During the ’70’s, everybody and their brother had a garage band imitating the Eagles, or Led Zeppelin, or one of the other big name bands of the era. We were inundated with ‘Play that Funky Music, White Boy’, ‘Hotel California’ and ‘Stairway to Heaven’. And since I was, in fact, a white boy, I had absolutely no rhythm. In fact to this day I have very little, but I try. I’m best at slow dances. Of course, slow dances when you’re 13 will ususally make you a bit flustered, with all those hormones raging. I went to few dances. My significant accomplishment was not getting expelled. On a more positive note, however, my fifth year in the West Garden Grove Little League I was a member of the 1979 Senior League champs, the Red Sox. I played mostly right and center fields, with stints at first base and catcher. In the Fall of ’79, I moved to the big leagues – high school, that is. Pacifica High, home of the Mariners. It was pretty much a continuation of junior high, with pretty much the same people. My two best friends, Andrew Bose and Paul McGeorge, were in the marching band of all things, so I hung around the band room a lot. (And one time, at the band room…but that’s a story for a different venue). I did meet some intriguiging people, and I think my true love for music really began to blossom here. Andy, Paul and I started banging around on the piano a bit. we wrote some stuff. Horrible, most of it, but some of it had potential.

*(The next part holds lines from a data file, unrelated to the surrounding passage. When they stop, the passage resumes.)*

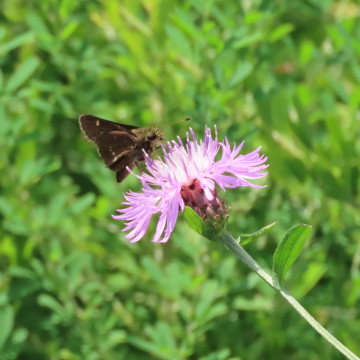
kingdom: Animalia
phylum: Arthropoda
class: Insecta
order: Lepidoptera
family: Hesperiidae
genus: Vernia
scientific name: Vernia verna
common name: Little Glassywing
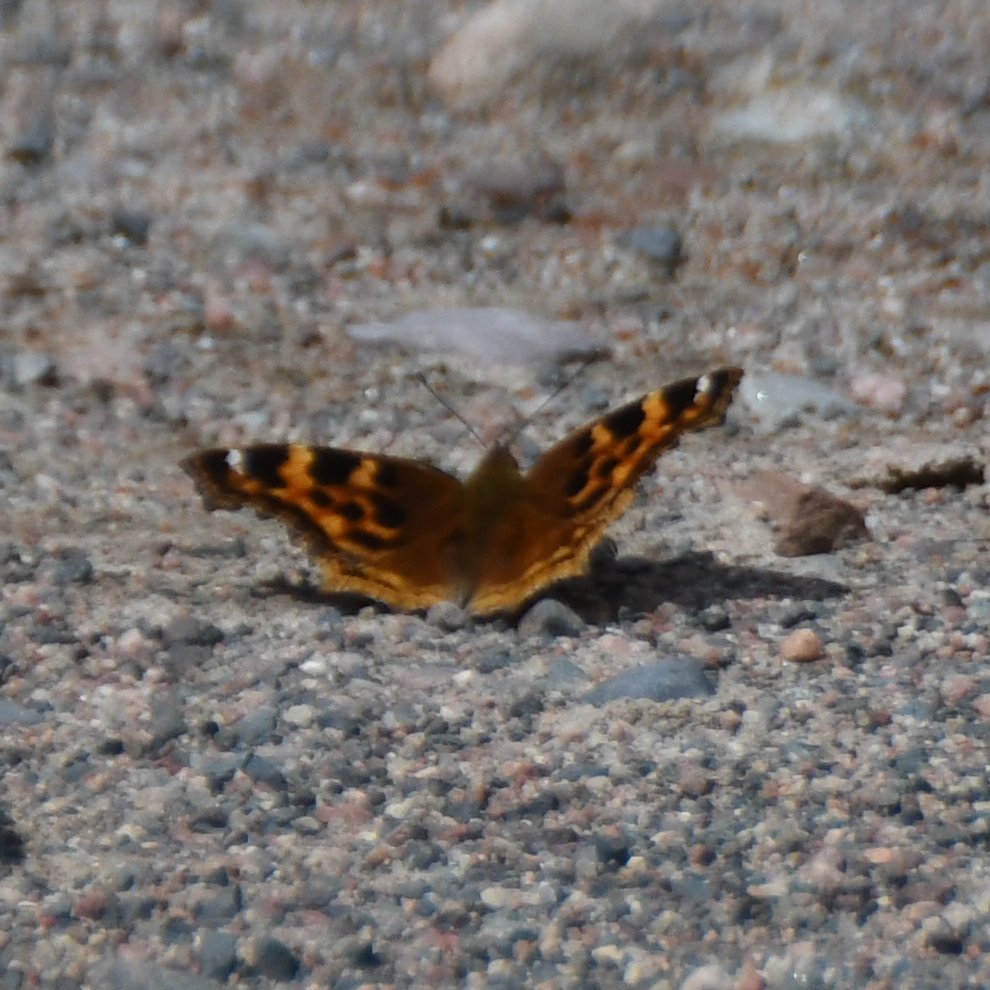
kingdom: Animalia
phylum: Arthropoda
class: Insecta
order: Lepidoptera
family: Nymphalidae
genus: Polygonia
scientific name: Polygonia vaualbum
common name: Compton Tortoiseshell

I also had my first couple of real jobs during this last year in California; I was throwing the Orange County Register on not one, but two routes. Over 300 papers on Sundays. All of us paperboys met at one of the guys’ house where we received the bundles of paper sections, put them together, and folded them up for a more efficient trajectory. And we also tended to get into a little trouble while we were waiting for the vans with the papers. My dad was only called by the police once to pick me up, though, I swear. The other job I had, and the one that probably is to blame for the last 25 years, is when I worked for the Summer at Spare Parts, Inc., where my father took a job as the Controller. They were in the garment industry. My dad had just bought a new Honeywell System 1 mainframe to do all the order tracking, and I got to do a whole lot of data entry work (and a few hours of Hunt the Wumpus) on the terminals, and a bit of the bootstrap and daily backups on the mainframe itself. Man, that thing was loud when it sucked in the tape reels.